**Problem to solve**
Every entry has to be output exactly, with none skipped.

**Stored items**
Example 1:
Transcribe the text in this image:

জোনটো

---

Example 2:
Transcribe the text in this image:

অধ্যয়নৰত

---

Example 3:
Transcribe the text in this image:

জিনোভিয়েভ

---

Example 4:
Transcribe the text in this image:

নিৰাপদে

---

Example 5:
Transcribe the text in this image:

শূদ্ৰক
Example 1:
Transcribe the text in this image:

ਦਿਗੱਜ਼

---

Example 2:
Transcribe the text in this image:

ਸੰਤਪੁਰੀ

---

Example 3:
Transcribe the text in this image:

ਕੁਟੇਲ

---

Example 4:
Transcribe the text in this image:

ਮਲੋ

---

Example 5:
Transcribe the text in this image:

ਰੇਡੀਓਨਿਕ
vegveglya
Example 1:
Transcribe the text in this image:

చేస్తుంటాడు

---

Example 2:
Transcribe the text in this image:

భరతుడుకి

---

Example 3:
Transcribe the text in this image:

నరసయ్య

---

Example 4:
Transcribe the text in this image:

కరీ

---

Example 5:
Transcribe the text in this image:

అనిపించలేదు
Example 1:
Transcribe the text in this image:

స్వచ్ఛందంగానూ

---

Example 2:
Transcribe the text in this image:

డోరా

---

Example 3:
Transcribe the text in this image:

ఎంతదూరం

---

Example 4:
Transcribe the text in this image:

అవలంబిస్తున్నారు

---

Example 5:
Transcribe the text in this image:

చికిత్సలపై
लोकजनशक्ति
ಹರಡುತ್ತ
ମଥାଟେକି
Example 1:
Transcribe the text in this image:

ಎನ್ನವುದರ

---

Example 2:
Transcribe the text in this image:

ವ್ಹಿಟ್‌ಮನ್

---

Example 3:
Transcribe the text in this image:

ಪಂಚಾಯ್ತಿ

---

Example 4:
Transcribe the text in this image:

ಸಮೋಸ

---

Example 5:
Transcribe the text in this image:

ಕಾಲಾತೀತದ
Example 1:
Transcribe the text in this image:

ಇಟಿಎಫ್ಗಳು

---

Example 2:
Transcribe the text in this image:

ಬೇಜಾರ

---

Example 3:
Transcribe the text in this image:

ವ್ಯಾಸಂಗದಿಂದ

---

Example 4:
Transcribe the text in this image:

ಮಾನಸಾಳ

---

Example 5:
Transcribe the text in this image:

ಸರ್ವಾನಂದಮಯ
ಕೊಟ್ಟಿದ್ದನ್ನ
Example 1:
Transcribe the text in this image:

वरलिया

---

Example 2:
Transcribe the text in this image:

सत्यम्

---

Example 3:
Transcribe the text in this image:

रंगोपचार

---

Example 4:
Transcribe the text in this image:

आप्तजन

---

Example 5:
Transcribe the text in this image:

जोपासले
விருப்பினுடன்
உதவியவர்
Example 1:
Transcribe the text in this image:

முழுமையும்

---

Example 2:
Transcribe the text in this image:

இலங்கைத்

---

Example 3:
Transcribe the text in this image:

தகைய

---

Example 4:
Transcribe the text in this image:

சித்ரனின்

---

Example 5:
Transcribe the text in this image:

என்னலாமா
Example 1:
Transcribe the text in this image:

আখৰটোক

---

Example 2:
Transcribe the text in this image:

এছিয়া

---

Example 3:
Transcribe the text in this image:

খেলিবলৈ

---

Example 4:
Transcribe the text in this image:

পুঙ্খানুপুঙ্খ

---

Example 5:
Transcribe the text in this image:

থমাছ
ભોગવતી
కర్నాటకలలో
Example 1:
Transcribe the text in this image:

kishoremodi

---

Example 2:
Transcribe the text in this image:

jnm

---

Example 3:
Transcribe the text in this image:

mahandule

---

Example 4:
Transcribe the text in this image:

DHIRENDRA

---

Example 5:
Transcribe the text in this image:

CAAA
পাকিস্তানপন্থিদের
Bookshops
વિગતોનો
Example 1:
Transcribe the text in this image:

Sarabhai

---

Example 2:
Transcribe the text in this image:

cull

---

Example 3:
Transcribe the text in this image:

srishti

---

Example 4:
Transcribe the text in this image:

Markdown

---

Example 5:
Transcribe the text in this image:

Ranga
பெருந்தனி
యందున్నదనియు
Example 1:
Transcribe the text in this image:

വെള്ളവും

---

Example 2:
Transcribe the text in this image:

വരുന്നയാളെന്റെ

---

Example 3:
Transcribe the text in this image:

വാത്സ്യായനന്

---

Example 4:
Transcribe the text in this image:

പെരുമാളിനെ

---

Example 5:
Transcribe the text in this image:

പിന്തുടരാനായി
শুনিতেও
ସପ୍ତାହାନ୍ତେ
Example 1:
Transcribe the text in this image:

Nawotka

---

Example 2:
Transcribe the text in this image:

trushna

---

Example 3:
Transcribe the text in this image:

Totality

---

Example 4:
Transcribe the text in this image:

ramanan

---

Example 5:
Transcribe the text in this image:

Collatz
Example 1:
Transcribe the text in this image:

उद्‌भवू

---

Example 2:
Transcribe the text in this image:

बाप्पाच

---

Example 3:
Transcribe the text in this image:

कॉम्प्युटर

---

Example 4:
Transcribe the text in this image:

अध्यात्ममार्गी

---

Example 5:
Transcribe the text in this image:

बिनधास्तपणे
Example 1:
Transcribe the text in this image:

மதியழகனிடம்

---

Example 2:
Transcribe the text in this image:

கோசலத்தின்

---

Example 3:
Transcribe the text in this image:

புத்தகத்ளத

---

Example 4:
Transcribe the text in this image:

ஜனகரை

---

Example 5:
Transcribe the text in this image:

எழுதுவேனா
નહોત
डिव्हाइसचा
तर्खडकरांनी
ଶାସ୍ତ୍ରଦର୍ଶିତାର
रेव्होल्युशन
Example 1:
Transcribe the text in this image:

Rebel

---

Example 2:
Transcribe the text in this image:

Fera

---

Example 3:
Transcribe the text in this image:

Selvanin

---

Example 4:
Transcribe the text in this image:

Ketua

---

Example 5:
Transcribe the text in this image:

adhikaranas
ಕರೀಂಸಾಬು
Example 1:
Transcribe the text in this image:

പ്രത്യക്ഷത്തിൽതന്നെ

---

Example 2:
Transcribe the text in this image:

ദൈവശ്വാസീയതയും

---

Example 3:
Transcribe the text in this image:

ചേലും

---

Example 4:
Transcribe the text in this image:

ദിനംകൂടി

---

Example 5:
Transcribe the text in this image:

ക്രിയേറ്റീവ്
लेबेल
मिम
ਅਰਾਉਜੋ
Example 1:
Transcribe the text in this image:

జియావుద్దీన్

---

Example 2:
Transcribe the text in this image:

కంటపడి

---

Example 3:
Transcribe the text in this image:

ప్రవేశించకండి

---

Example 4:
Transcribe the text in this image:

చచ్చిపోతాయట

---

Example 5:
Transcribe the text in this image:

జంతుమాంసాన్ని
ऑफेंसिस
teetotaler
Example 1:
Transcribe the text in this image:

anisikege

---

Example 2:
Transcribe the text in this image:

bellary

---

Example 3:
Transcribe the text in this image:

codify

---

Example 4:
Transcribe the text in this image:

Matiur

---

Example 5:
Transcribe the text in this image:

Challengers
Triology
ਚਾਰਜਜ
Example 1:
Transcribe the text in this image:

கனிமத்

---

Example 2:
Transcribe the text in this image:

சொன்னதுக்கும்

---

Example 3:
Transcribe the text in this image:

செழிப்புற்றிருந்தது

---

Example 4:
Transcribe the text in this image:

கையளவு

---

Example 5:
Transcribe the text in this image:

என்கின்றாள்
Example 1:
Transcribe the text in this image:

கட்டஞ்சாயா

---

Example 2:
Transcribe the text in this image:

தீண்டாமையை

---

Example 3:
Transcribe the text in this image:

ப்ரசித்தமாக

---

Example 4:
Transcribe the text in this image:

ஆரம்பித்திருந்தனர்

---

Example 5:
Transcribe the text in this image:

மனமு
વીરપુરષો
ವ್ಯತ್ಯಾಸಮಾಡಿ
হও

**Expected output**
Example 1:
Transcribe the text in this image:

জোনটো

---

Example 2:
Transcribe the text in this image:

অধ্যয়নৰত

---

Example 3:
Transcribe the text in this image:

জিনোভিয়েভ

---

Example 4:
Transcribe the text in this image:

নিৰাপদে

---

Example 5:
Transcribe the text in this image:

শূদ্ৰক
Example 1:
Transcribe the text in this image:

ਦਿਗੱਜ਼

---

Example 2:
Transcribe the text in this image:

ਸੰਤਪੁਰੀ

---

Example 3:
Transcribe the text in this image:

ਕੁਟੇਲ

---

Example 4:
Transcribe the text in this image:

ਮਲੋ

---

Example 5:
Transcribe the text in this image:

ਰੇਡੀਓਨਿਕ
vegveglya
Example 1:
Transcribe the text in this image:

చేస్తుంటాడు

---

Example 2:
Transcribe the text in this image:

భరతుడుకి

---

Example 3:
Transcribe the text in this image:

నరసయ్య

---

Example 4:
Transcribe the text in this image:

కరీ

---

Example 5:
Transcribe the text in this image:

అనిపించలేదు
Example 1:
Transcribe the text in this image:

స్వచ్ఛందంగానూ

---

Example 2:
Transcribe the text in this image:

డోరా

---

Example 3:
Transcribe the text in this image:

ఎంతదూరం

---

Example 4:
Transcribe the text in this image:

అవలంబిస్తున్నారు

---

Example 5:
Transcribe the text in this image:

చికిత్సలపై
लोकजनशक्ति
ಹರಡುತ್ತ
ମଥାଟେକି
Example 1:
Transcribe the text in this image:

ಎನ್ನವುದರ

---

Example 2:
Transcribe the text in this image:

ವ್ಹಿಟ್‌ಮನ್

---

Example 3:
Transcribe the text in this image:

ಪಂಚಾಯ್ತಿ

---

Example 4:
Transcribe the text in this image:

ಸಮೋಸ

---

Example 5:
Transcribe the text in this image:

ಕಾಲಾತೀತದ
Example 1:
Transcribe the text in this image:

ಇಟಿಎಫ್ಗಳು

---

Example 2:
Transcribe the text in this image:

ಬೇಜಾರ

---

Example 3:
Transcribe the text in this image:

ವ್ಯಾಸಂಗದಿಂದ

---

Example 4:
Transcribe the text in this image:

ಮಾನಸಾಳ

---

Example 5:
Transcribe the text in this image:

ಸರ್ವಾನಂದಮಯ
ಕೊಟ್ಟಿದ್ದನ್ನ
Example 1:
Transcribe the text in this image:

वरलिया

---

Example 2:
Transcribe the text in this image:

सत्यम्

---

Example 3:
Transcribe the text in this image:

रंगोपचार

---

Example 4:
Transcribe the text in this image:

आप्तजन

---

Example 5:
Transcribe the text in this image:

जोपासले
விருப்பினுடன்
உதவியவர்
Example 1:
Transcribe the text in this image:

முழுமையும்

---

Example 2:
Transcribe the text in this image:

இலங்கைத்

---

Example 3:
Transcribe the text in this image:

தகைய

---

Example 4:
Transcribe the text in this image:

சித்ரனின்

---

Example 5:
Transcribe the text in this image:

என்னலாமா
Example 1:
Transcribe the text in this image:

আখৰটোক

---

Example 2:
Transcribe the text in this image:

এছিয়া

---

Example 3:
Transcribe the text in this image:

খেলিবলৈ

---

Example 4:
Transcribe the text in this image:

পুঙ্খানুপুঙ্খ

---

Example 5:
Transcribe the text in this image:

থমাছ
ભોગવતી
కర్నాటకలలో
Example 1:
Transcribe the text in this image:

kishoremodi

---

Example 2:
Transcribe the text in this image:

jnm

---

Example 3:
Transcribe the text in this image:

mahandule

---

Example 4:
Transcribe the text in this image:

DHIRENDRA

---

Example 5:
Transcribe the text in this image:

CAAA
পাকিস্তানপন্থিদের
Bookshops
વિગતોનો
Example 1:
Transcribe the text in this image:

Sarabhai

---

Example 2:
Transcribe the text in this image:

cull

---

Example 3:
Transcribe the text in this image:

srishti

---

Example 4:
Transcribe the text in this image:

Markdown

---

Example 5:
Transcribe the text in this image:

Ranga
பெருந்தனி
యందున్నదనియు
Example 1:
Transcribe the text in this image:

വെള്ളവും

---

Example 2:
Transcribe the text in this image:

വരുന്നയാളെന്റെ

---

Example 3:
Transcribe the text in this image:

വാത്സ്യായനന്

---

Example 4:
Transcribe the text in this image:

പെരുമാളിനെ

---

Example 5:
Transcribe the text in this image:

പിന്തുടരാനായി
শুনিতেও
ସପ୍ତାହାନ୍ତେ
Example 1:
Transcribe the text in this image:

Nawotka

---

Example 2:
Transcribe the text in this image:

trushna

---

Example 3:
Transcribe the text in this image:

Totality

---

Example 4:
Transcribe the text in this image:

ramanan

---

Example 5:
Transcribe the text in this image:

Collatz
Example 1:
Transcribe the text in this image:

उद्‌भवू

---

Example 2:
Transcribe the text in this image:

बाप्पाच

---

Example 3:
Transcribe the text in this image:

कॉम्प्युटर

---

Example 4:
Transcribe the text in this image:

अध्यात्ममार्गी

---

Example 5:
Transcribe the text in this image:

बिनधास्तपणे
Example 1:
Transcribe the text in this image:

மதியழகனிடம்

---

Example 2:
Transcribe the text in this image:

கோசலத்தின்

---

Example 3:
Transcribe the text in this image:

புத்தகத்ளத

---

Example 4:
Transcribe the text in this image:

ஜனகரை

---

Example 5:
Transcribe the text in this image:

எழுதுவேனா
નહોત
डिव्हाइसचा
तर्खडकरांनी
ଶାସ୍ତ୍ରଦର୍ଶିତାର
रेव्होल्युशन
Example 1:
Transcribe the text in this image:

Rebel

---

Example 2:
Transcribe the text in this image:

Fera

---

Example 3:
Transcribe the text in this image:

Selvanin

---

Example 4:
Transcribe the text in this image:

Ketua

---

Example 5:
Transcribe the text in this image:

adhikaranas
ಕರೀಂಸಾಬು
Example 1:
Transcribe the text in this image:

പ്രത്യക്ഷത്തിൽതന്നെ

---

Example 2:
Transcribe the text in this image:

ദൈവശ്വാസീയതയും

---

Example 3:
Transcribe the text in this image:

ചേലും

---

Example 4:
Transcribe the text in this image:

ദിനംകൂടി

---

Example 5:
Transcribe the text in this image:

ക്രിയേറ്റീവ്
लेबेल
मिम
ਅਰਾਉਜੋ
Example 1:
Transcribe the text in this image:

జియావుద్దీన్

---

Example 2:
Transcribe the text in this image:

కంటపడి

---

Example 3:
Transcribe the text in this image:

ప్రవేశించకండి

---

Example 4:
Transcribe the text in this image:

చచ్చిపోతాయట

---

Example 5:
Transcribe the text in this image:

జంతుమాంసాన్ని
ऑफेंसिस
teetotaler
Example 1:
Transcribe the text in this image:

anisikege

---

Example 2:
Transcribe the text in this image:

bellary

---

Example 3:
Transcribe the text in this image:

codify

---

Example 4:
Transcribe the text in this image:

Matiur

---

Example 5:
Transcribe the text in this image:

Challengers
Triology
ਚਾਰਜਜ
Example 1:
Transcribe the text in this image:

கனிமத்

---

Example 2:
Transcribe the text in this image:

சொன்னதுக்கும்

---

Example 3:
Transcribe the text in this image:

செழிப்புற்றிருந்தது

---

Example 4:
Transcribe the text in this image:

கையளவு

---

Example 5:
Transcribe the text in this image:

என்கின்றாள்
Example 1:
Transcribe the text in this image:

கட்டஞ்சாயா

---

Example 2:
Transcribe the text in this image:

தீண்டாமையை

---

Example 3:
Transcribe the text in this image:

ப்ரசித்தமாக

---

Example 4:
Transcribe the text in this image:

ஆரம்பித்திருந்தனர்

---

Example 5:
Transcribe the text in this image:

மனமு
વીરપુરષો
ವ್ಯತ್ಯಾಸಮಾಡಿ
হও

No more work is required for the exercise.